Exercise requirements
Every line below that has "class" in it should be copied.

*** Opening Source data ***

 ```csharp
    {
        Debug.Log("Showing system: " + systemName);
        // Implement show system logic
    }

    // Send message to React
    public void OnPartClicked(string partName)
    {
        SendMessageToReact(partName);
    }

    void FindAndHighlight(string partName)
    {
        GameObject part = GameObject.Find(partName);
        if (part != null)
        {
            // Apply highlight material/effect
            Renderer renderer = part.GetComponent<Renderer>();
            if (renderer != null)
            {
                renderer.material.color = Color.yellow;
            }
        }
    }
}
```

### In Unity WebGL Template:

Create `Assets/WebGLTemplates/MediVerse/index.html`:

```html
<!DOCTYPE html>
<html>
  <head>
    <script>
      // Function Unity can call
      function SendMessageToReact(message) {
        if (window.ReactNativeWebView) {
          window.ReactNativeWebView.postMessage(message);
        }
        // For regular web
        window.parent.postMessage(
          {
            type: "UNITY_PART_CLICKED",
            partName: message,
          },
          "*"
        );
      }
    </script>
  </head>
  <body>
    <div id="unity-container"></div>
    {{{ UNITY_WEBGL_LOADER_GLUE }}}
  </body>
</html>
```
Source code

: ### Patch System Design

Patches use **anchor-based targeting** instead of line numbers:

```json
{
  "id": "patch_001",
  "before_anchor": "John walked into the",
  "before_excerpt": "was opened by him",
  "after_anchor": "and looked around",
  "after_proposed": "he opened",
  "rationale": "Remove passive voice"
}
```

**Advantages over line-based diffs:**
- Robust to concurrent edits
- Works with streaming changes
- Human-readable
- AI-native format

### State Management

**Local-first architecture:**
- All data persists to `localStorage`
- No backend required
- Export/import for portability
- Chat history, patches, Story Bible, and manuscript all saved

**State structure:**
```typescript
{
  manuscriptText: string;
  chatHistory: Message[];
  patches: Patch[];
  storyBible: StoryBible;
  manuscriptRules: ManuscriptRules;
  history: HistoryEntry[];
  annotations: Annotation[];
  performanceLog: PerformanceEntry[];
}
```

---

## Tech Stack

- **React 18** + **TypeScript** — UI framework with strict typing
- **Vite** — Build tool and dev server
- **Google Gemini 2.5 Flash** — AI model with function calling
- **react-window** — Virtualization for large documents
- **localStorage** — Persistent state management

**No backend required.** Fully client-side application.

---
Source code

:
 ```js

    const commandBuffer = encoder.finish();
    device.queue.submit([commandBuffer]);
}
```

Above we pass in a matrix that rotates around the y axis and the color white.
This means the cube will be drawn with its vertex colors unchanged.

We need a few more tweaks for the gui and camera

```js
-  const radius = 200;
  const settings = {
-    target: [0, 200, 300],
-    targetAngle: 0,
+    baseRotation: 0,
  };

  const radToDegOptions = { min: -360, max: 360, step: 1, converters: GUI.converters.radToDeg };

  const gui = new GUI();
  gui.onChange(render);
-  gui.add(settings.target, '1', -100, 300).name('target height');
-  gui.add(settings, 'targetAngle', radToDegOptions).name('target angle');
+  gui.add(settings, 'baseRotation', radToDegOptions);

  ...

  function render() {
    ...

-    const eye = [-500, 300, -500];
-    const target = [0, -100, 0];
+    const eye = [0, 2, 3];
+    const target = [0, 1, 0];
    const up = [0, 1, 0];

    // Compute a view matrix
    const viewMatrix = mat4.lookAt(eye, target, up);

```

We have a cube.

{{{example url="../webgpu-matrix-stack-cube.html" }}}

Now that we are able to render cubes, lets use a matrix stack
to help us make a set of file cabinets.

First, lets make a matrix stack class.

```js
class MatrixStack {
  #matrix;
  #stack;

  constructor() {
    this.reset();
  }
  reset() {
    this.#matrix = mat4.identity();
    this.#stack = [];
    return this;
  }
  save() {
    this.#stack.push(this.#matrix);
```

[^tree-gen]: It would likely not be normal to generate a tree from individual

*** Closing Source data ***

Result of this task
First, lets make a matrix stack class.
class MatrixStack {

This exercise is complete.